The only exception is street segments themselves, which need a certain amount of structure in order to properly encapsulate address ranges.

Although the one part that @jktomer left out is wildcard street segments, which do need street names and/or city names broken out explicitly. Otherwise, yes, one needs a geocoding service to properly ingest the VIP address data.

jktomer commented 9 years ago

I'd be fine with removing most of the structure from SimpleAddressType, though I don't think it's worth delaying the 5.0 spec to do so.

And yes, @jdmgoogle is right, I forgot that wildcard segments do need more detail than standard ones.

cjerdonek commented 9 years ago

My point was that if it's not useful as @jktomer was saying, then why break it out at all, even if it's possible? If it's because there is some use, then we should be allowing it elsewhere.

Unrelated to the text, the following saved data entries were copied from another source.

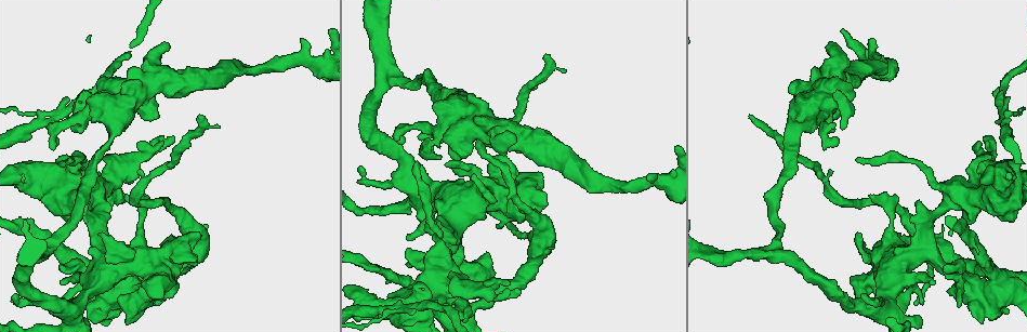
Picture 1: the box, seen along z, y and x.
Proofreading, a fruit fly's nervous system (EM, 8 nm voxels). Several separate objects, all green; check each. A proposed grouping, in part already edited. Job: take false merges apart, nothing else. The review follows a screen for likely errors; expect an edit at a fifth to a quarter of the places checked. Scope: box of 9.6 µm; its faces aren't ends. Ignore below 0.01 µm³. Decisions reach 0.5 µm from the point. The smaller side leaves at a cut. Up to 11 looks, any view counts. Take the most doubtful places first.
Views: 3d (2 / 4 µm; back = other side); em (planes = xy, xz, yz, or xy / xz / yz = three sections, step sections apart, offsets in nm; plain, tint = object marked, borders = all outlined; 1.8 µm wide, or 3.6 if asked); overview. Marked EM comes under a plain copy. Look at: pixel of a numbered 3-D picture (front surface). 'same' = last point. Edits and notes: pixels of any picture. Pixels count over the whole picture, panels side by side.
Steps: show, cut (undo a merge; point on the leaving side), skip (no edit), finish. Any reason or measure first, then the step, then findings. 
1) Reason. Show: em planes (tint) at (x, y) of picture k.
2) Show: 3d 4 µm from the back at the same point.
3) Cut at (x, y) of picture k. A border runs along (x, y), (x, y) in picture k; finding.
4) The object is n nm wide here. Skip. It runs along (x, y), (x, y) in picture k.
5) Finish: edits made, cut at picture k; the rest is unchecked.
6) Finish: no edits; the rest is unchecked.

Side arm on a straight run. Show: em 3.6 µm planes (borders) at (521, 190) of picture 1.

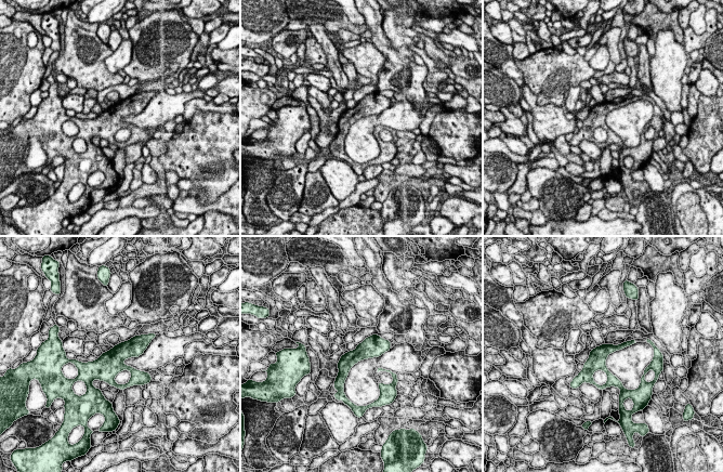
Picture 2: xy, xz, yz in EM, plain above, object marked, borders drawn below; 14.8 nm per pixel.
The object is 260 nm wide here. Skip. It runs along (388, 343), (356, 355), (341, 380) in picture 2; continuous, no second cell.

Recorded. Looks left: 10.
Show: 3d 4 µm at (1004, 173) of picture 1.

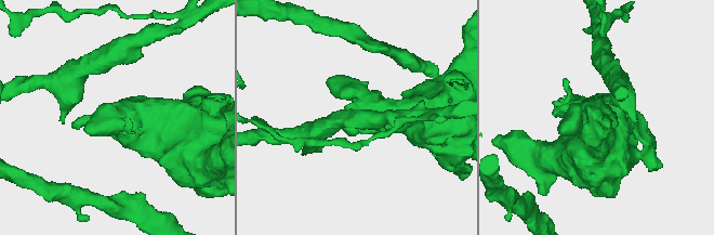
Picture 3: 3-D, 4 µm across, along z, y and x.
Need the tissue. Show: em planes (tint) at (600, 118) of picture 3.

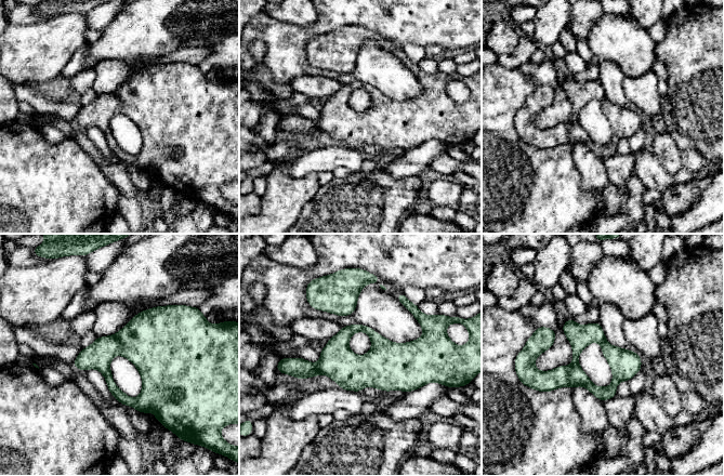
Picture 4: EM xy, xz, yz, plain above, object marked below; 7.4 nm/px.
Skip. It runs along (425, 349), (404, 366), (295, 360) in picture 4; one cell here.

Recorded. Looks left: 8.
Sudden change in width. Show: 3d 4 µm at (996, 275) of picture 1.

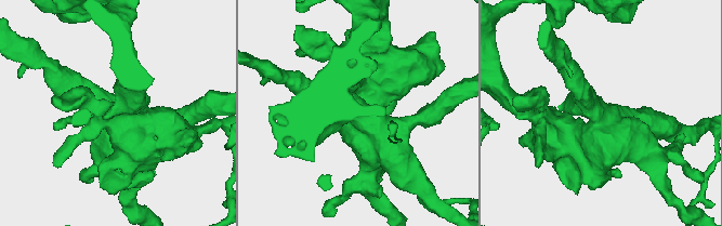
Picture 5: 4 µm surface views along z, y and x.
Show: em 3.6 µm xz step 8 (tint) at (596, 112) of picture 5.

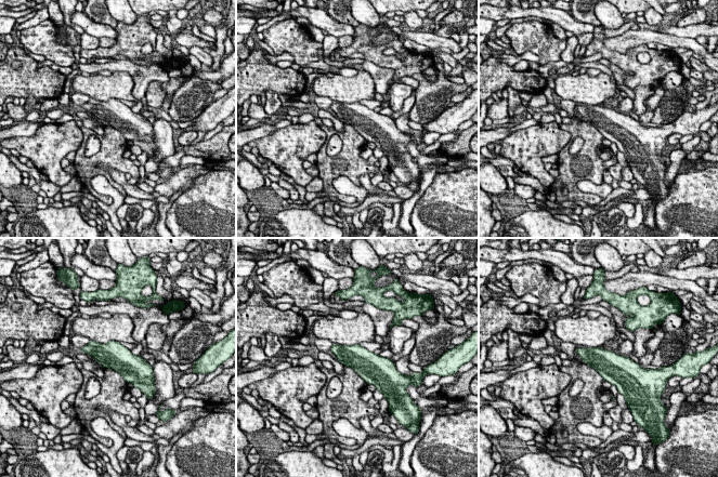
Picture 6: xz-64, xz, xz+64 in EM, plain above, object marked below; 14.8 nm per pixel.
Another direction. Show: em 3.6 µm planes (tint) at the same point.

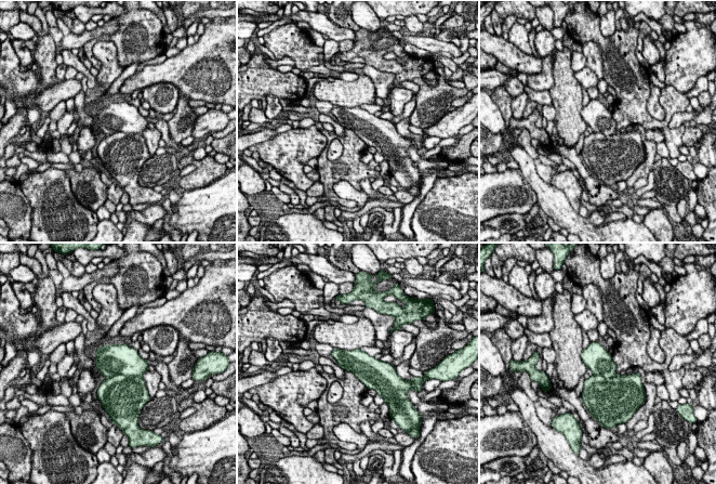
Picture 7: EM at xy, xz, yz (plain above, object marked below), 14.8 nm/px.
Cut at (118, 358) of picture 7. A border runs along (141, 375), (114, 375), (106, 378) in picture 7; two cells meet here.

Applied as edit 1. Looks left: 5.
Three arms meet. Show: em xy step 8 (tint) at (324, 61) of picture 1.

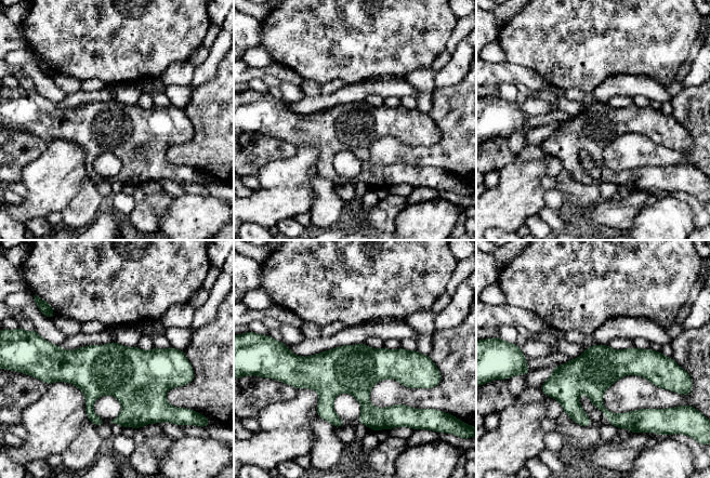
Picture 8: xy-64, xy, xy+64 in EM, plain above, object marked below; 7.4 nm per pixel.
Cut it another way. Show: em yz step 16 (tint) at the same point.

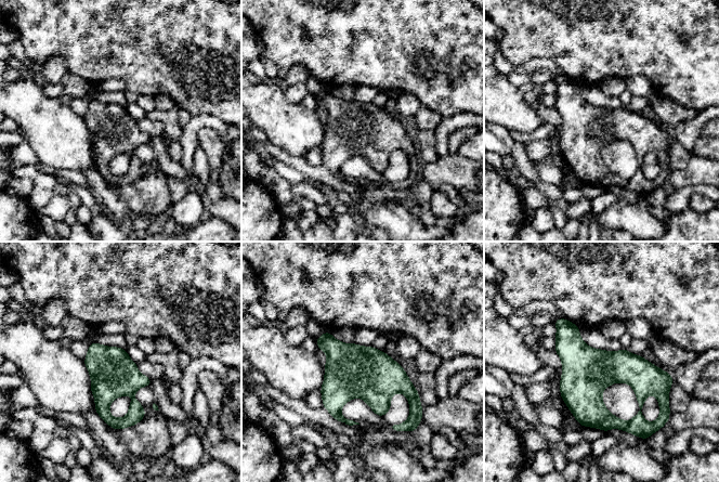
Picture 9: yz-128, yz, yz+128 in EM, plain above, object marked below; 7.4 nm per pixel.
The object is 320 nm wide here. Skip. All the same cell.

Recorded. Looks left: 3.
Finish: edits made, cut at picture 7; the rest is unchecked.

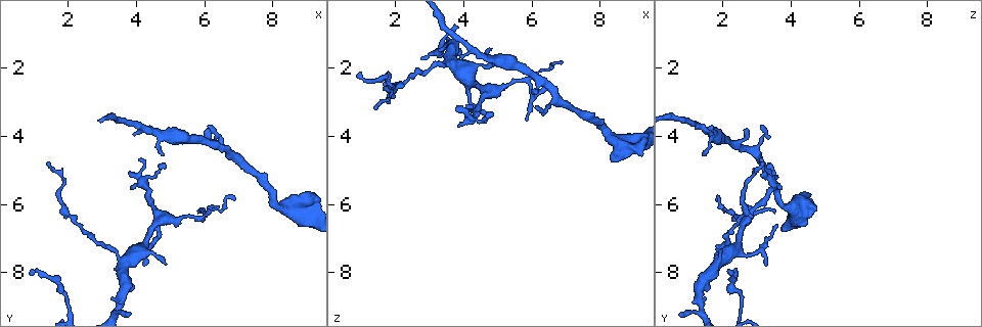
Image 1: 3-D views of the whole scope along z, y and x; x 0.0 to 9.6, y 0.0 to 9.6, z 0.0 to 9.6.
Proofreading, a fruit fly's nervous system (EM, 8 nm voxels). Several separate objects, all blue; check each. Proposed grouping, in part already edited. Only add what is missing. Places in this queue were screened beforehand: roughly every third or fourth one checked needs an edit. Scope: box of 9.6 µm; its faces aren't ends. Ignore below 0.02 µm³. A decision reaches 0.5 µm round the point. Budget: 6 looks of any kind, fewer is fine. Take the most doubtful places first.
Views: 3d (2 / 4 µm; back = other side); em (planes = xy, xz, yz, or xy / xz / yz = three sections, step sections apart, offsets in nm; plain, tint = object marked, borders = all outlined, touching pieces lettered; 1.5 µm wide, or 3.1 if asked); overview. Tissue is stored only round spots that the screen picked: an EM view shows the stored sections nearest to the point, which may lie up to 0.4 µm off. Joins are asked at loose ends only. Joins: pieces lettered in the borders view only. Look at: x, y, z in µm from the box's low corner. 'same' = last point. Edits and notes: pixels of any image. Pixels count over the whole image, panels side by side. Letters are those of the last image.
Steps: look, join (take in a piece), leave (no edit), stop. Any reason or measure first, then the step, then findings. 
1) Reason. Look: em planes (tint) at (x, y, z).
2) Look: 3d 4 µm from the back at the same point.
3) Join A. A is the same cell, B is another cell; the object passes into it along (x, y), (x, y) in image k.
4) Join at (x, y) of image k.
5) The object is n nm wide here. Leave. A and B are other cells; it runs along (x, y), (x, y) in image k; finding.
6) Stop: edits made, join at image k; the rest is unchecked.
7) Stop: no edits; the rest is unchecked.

jktomer commented 9 years ago

The specific use of address components in a street segment (as opposed to a point address for a polling location or whatever) is to identify the part we should use for a special comparison (range comparison for house numbers, string match after normalization for city name in wildcards) to match. That doesn't apply to, for example, polling location addresses, where we're being given a point address that we will never trust as-is and will always normalize.

So yes, I'd be fine with moving to unstructured addresses for polling locations, election officials, candidates, and anything other than street segments, but I wouldn't block the 5.0 release on it.

jdmgoogle commented 9 years ago

To summarize @jktomer's point and to try and move forward on this, if we're going to change anything pre-5.0, my proposal is:

1) Leave the address in Contact as a set of unstructured strings; 2) Change the PollingLocation object to use 1+ strings as the address; and 3) Remove SimpleAddressType.

This is effectively option (1) that @cjerdonek suggested up at the top, except that it mandates using one or more string in the address line of the PollingLocation. The reasoning behind that is that if a PollingLocation address looks like this:

  <xs:element name="AddressLine" type="xs:string" maxOccurs="unbounded" />

instead of this:

  <xs:element name="ContactId" type="xs:IDREF" />

it'll be easier to catch polling locations missing addresses with a simple schema validation instead of more complex logic. In fact it would be possible for a PollingLocation to have no address information whatsoever and still be a valid schema. I'd rather avoid that.

cjerdonek commented 9 years ago

That sounds fine with me. Thanks for engaging with me on this, @jdmgoogle and @jktomer.

cjerdonek commented 9 years ago

I updated PR #114 to use @jdmgoogle's proposal.

cjerdonek commented 9 years ago

Closed by PR #114.